I believe that the journey is the destination.
During the winter of my senior year of high school, I went through an incredibly restless phase. I found myself bored and dissatisfied with my life and its state. I felt as though I was being forced down a path with little or no alternative – you must choose a college, you must choose a major, you must visit these schools, and on and on. I was sick of the monotony of college applications, and the uneasy waiting that followed. I longed insatiably for adventure, for glamour, for the exotic.
One day, searching the web for a homework project, I stumbled upon the blog of a man named Dave. Dave was your typical twenty-something American office worker – except that rather than dreaming of a promotion, he longed to travel the world. So one day, he decided to do just that – he walked into work and resigned. He told his family and friends that he would be going away for a while and bought a one-way ticket to Bangkok , Thailand . The photograph I initially stumbled on was one of hundreds from locations as diverse as Morocco , Amsterdam , Tanzania , New Zealand , Tibet . Dave became my secret idol during those long and dark winter days. Although his journey was something obviously unattainable, the idea of solemn and earnest exploration was not.
The word “journey” has today become somewhat obsolete – it has lost any association with the word “vacation”. A vacation can be planned for you, day by day – a journey cannot. Today's “American Vacation”, the catch-all family trip, is a commodity as nondescript, fabricated, and artificial as a McDonald's Happy Meal. Solicitous TV commercials and travel agents refer to them as “packages”, for that is what they are – pre-wrapped, all-inclusive, napkin-included packages that won't get you messy or stain your clothes. How many times have you heard an ad boast of an exclusive “7 Night Package: Complete with Hotel, Food, and Excursions”? No time to plan your trip?

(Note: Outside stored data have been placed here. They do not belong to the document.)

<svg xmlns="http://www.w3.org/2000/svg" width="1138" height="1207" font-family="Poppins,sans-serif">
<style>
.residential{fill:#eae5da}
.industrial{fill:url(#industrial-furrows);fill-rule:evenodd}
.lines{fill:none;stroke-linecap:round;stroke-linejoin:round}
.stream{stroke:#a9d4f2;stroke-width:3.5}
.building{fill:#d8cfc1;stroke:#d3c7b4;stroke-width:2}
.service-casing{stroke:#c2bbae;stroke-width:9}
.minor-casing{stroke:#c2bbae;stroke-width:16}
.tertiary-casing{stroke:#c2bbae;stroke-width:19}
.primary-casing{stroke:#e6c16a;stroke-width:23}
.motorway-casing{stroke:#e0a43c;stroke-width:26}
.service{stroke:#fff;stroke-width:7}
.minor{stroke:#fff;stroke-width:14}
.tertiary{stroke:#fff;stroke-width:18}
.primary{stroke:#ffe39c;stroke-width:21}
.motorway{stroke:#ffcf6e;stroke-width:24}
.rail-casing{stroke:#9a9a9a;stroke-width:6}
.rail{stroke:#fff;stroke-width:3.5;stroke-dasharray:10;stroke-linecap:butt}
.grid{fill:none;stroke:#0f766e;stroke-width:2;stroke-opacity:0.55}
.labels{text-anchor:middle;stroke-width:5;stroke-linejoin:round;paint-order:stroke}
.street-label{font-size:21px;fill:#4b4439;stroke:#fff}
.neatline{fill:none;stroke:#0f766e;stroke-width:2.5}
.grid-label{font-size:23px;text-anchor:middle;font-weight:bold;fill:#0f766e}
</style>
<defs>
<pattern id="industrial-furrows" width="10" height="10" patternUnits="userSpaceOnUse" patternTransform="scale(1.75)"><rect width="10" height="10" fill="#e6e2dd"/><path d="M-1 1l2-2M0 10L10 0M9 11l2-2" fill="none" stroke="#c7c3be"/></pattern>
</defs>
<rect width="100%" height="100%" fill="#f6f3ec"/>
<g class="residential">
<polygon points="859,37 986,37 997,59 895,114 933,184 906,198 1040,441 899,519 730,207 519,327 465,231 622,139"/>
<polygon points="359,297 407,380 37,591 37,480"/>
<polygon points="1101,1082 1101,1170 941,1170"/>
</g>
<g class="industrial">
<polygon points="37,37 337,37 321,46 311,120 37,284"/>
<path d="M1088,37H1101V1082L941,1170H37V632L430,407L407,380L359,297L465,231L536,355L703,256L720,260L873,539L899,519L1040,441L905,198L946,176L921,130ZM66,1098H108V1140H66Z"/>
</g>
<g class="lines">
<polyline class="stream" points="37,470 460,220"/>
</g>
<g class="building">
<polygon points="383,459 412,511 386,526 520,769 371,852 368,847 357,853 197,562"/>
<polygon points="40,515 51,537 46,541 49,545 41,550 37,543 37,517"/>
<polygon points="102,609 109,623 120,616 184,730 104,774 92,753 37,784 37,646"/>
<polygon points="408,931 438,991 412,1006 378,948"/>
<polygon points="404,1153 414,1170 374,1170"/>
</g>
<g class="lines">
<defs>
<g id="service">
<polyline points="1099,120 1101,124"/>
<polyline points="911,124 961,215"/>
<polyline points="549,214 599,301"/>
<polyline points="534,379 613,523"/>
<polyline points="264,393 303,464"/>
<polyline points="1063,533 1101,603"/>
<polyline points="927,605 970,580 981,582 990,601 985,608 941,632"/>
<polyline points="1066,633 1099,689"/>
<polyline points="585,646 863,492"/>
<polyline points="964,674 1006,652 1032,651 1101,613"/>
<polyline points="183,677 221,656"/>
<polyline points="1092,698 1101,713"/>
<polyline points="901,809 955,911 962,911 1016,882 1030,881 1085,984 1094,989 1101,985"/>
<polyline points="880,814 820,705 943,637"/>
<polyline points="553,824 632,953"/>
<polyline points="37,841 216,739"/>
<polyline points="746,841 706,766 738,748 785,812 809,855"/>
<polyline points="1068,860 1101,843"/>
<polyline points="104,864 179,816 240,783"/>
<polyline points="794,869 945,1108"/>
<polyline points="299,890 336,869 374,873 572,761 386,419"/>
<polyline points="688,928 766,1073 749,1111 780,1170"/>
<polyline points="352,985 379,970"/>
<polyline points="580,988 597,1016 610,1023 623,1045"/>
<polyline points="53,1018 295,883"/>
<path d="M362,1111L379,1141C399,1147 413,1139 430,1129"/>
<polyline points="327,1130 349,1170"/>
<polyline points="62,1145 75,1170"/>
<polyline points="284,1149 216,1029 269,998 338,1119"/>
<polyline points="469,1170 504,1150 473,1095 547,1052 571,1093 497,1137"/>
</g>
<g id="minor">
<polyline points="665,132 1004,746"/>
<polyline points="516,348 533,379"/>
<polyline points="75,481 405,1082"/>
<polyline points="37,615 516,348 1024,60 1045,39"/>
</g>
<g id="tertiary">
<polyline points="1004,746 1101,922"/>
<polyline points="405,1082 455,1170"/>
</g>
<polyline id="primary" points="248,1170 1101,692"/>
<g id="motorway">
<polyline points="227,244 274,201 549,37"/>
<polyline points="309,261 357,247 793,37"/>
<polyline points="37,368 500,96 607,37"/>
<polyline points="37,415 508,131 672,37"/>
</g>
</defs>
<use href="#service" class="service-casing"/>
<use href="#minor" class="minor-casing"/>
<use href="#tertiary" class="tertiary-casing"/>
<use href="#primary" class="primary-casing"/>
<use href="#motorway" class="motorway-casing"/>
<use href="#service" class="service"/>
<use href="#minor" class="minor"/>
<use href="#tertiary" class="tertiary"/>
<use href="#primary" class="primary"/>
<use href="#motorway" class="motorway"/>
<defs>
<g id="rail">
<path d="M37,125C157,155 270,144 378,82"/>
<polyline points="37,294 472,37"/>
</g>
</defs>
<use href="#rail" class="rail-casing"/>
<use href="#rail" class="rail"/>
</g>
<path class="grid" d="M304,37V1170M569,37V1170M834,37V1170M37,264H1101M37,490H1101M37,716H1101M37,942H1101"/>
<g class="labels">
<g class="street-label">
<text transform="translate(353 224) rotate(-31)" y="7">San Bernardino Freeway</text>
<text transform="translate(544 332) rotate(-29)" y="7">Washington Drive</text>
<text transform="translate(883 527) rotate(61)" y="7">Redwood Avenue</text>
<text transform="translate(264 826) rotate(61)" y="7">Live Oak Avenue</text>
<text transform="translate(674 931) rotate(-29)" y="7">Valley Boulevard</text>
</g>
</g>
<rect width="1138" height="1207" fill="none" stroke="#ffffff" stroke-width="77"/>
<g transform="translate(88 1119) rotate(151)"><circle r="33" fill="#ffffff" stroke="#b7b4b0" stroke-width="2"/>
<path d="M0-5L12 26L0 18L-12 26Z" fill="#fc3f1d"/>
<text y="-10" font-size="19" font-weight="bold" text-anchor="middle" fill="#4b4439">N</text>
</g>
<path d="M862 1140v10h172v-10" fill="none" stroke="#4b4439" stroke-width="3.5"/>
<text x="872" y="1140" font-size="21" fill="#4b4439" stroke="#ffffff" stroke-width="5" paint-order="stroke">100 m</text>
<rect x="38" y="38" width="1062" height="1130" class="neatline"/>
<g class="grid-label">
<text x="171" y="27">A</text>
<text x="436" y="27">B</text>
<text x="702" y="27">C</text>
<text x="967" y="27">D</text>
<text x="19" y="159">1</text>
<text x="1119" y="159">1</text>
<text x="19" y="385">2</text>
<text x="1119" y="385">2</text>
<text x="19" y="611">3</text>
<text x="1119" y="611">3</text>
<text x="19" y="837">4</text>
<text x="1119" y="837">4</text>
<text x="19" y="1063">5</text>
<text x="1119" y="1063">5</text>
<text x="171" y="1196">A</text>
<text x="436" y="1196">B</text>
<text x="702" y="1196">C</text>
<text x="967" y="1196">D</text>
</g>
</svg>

Don't worry – we'll plan it for you! We know what you want, what you enjoy.
There's an old maxim that states, “The tourist sees what he intends to see; the traveler sees what is there.” Why do we trust other people to tell us what is worth seeing and what is not? Even our view of natural landscapes is altered and marred by signs, by tours, by guides – we hear another person's perspective on what is there, and fall into the trap of believing it is the only angle for looking at the world.
Unfortunately, it is not just our vacations we allow to be planned out for us – it is often our entire lives. Instead of a journey, they come down to a series of easily defined destinations, or touch-down points. And rather than celebrating these journeys, we are already looking toward the next, hungry for the next goal, the next destination.
The point is, you do not have to go to Bangkok to experience an adventure. A walk through the forest, people-watching at an airport, meeting a new person- even our typical, everyday lives can become adventures if we allow them. There are always new things to see and discover, to explore. As Marcel Proust once said, “The real journey of discovery consists not in seeking new landscapes, but in seeking new eyes.” When asked by eager protégés how they can improve their own writing from experience, many acclaimed writers advise their pupils to “believe their own lives are important, extraordinary.” There's something liberating, empowering in this kind of thinking. To see our own life journey as the hero's journey, to see our friends, family, and loves as integral characters in a poignant drama, our strife as noble, heroic suffering...to see our hometown as the sacred place of spawning to which the hero will inevitably return in the end – all this enables us to realize that our lives are in fact extraordinary, and that our journey is completely and magically unique from anyone that ever has or will live. Exotic locations, beautiful resorts, and mountain climbs won't make us journeyers – the potential to change lies within ourselves.